I’ve made this a daily part of my gym routine each winter and it’s had a big impact on my balance and ability to move with precision and confidence on my board. Each spring when I return to the water I have better balance on my board then I had the previous fall, and that is without paddling regularly for at least 3 months in the winter. Additionally I’ve found the muscles in my lower leg (calves and tibialis anterior) have much better endurance despite doing little to target those muscles specifically.
While the best way to develop the balance and footwork you need on your board is by doing balance and footwork drills on your board, I’ve found walking on the wobbly 2x4 incredibly effective because it trains the proprioceptors in your feet and lower legs. Proprioceptors are sensory receptors in skeletal muscle, tendons and joints that detect changes in body position and forces exerted on the body by integrating information they collect about joint angles, muscle tension, muscle length etc. As you’re moving on the 2x4 and it wobbles, the proprioceptors detect that wobble by the minute changes in muscle tension it creates. Sensory neurons take this information to the brain which determines an appropriate response, which is then carried to your muscles via motor neurons. When the muscles receive the message from the brain they make the adjustments required to maintain balance. The more finely tuned this system is the better balance you have and the more naturally and effortlessly you make the necessary adjustments required.
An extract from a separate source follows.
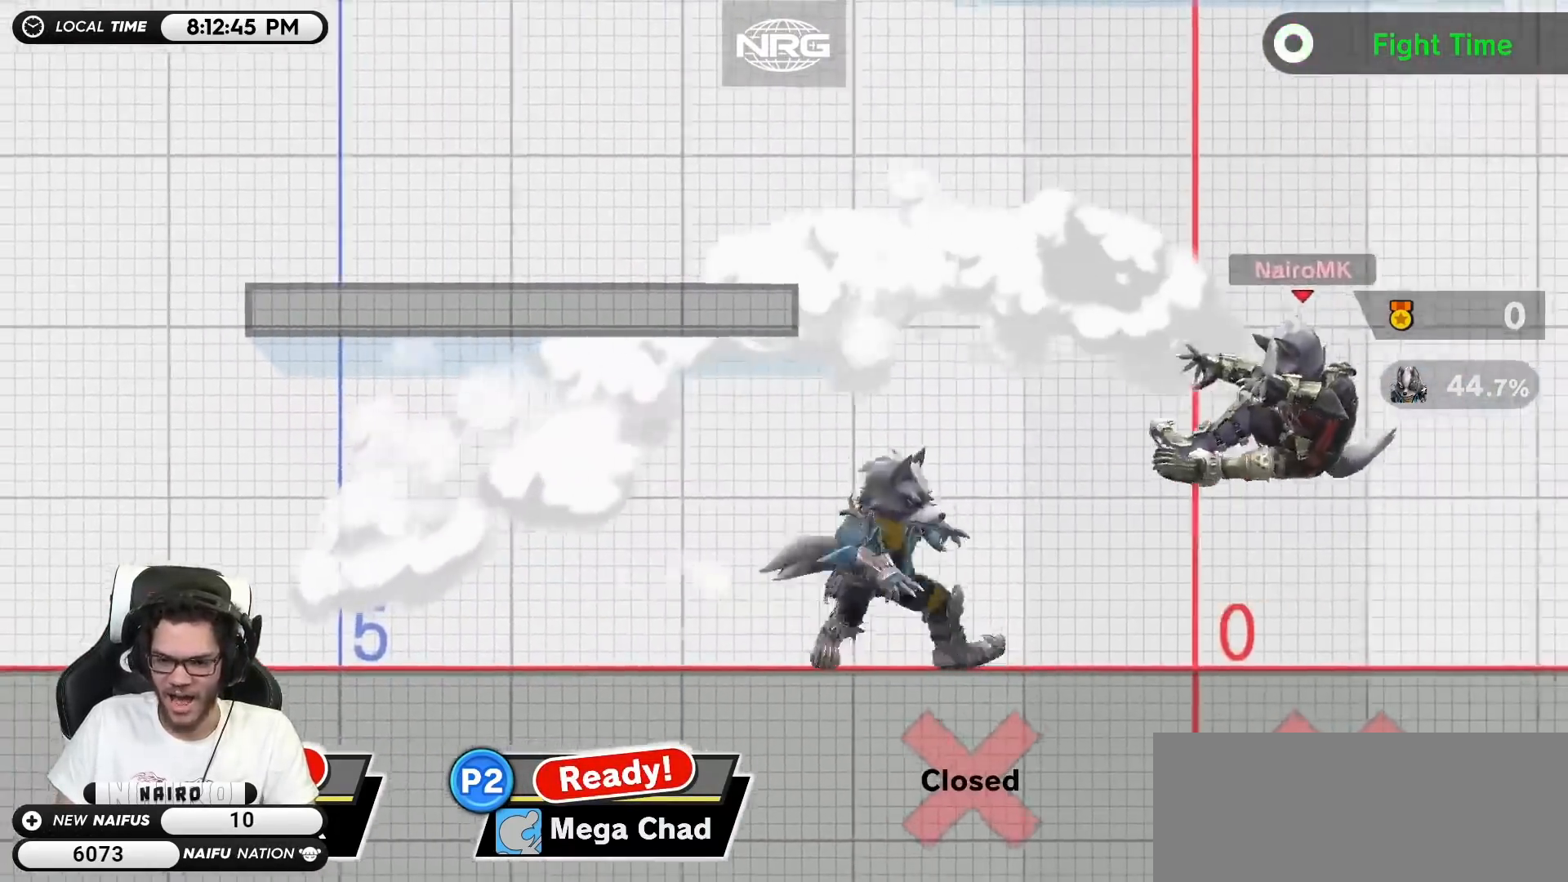
{"buttons": [], "left_stick": "right", "right_stick": "center", "events": [[50, "Y", "up"], [117, "Y", "down"], [200, "Y", "up"], [233, "left_stick", "right"]]}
I find walking on the wobbly 2x4 much harder than moving around on my board. Because it really challenges my balance, if done repeatedly it really fine tunes the proprioception required to maintain that balance. Though balancing on my board is an entirely different skill, the neuromuscular pathway required to maintain balance is the same and the work I’ve done on the wobbly 2x4 to train it bears almost immediate benefits when I get on my board.
Once you’ve become proficient at walking up and down the 2x4 on the cushions, carefully and at slow speed, try to speed it up. You can add difficulty by keeping your hands on your hips. Lately I’ve actually started to hold a ten-pound medicine ball with my arms stretched out in front of me. I generally do cycles (back and forth) of 10 to 20 reps in both regular and goofy stance, and usually do three to four sets. It usually takes between five and ten minutes at the end of my gym workout.
This simple exercise has made a big difference in my balance and confidence in moving around on my board. Try it; especially if like me you are frozen off the water for part of the year. I bet it will make a big difference for you as well.